## Work task
The answer must be every line from the listing that holds the string "positivity".

## Given data
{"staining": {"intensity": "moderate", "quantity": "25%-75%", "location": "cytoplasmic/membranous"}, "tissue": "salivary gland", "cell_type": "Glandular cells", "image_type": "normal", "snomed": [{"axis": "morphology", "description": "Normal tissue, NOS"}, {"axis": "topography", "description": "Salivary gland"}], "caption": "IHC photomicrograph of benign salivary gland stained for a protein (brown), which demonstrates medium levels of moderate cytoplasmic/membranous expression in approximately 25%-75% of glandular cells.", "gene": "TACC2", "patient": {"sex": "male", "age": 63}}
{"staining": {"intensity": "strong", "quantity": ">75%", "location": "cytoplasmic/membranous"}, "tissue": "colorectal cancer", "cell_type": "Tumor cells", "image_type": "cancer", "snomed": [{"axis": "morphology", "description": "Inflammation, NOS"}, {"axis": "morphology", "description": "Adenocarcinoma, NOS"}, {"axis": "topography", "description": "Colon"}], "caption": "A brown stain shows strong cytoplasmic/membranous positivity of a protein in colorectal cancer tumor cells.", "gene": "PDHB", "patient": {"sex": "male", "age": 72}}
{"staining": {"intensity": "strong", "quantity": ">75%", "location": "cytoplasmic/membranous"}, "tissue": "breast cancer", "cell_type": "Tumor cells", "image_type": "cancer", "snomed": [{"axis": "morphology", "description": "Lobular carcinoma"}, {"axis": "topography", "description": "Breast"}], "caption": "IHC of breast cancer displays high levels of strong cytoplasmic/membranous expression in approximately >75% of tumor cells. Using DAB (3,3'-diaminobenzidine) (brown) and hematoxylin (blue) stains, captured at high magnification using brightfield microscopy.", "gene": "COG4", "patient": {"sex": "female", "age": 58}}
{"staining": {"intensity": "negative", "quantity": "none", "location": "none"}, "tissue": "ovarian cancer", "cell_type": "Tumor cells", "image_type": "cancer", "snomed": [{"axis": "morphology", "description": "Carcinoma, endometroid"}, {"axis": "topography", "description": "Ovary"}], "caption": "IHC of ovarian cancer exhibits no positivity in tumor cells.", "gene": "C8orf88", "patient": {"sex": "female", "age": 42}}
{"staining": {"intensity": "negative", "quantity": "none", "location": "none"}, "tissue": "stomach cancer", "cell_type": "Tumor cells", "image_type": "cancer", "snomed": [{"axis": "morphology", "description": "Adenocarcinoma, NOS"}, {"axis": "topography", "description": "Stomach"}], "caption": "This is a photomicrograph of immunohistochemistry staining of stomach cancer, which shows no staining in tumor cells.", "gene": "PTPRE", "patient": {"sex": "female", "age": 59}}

## Finished task
{"staining": {"intensity": "strong", "quantity": ">75%", "location": "cytoplasmic/membranous"}, "tissue": "colorectal cancer", "cell_type": "Tumor cells", "image_type": "cancer", "snomed": [{"axis": "morphology", "description": "Inflammation, NOS"}, {"axis": "morphology", "description": "Adenocarcinoma, NOS"}, {"axis": "topography", "description": "Colon"}], "caption": "A brown stain shows strong cytoplasmic/membranous positivity of a protein in colorectal cancer tumor cells.", "gene": "PDHB", "patient": {"sex": "male", "age": 72}}
{"staining": {"intensity": "negative", "quantity": "none", "location": "none"}, "tissue": "ovarian cancer", "cell_type": "Tumor cells", "image_type": "cancer", "snomed": [{"axis": "morphology", "description": "Carcinoma, endometroid"}, {"axis": "topography", "description": "Ovary"}], "caption": "IHC of ovarian cancer exhibits no positivity in tumor cells.", "gene": "C8orf88", "patient": {"sex": "female", "age": 42}}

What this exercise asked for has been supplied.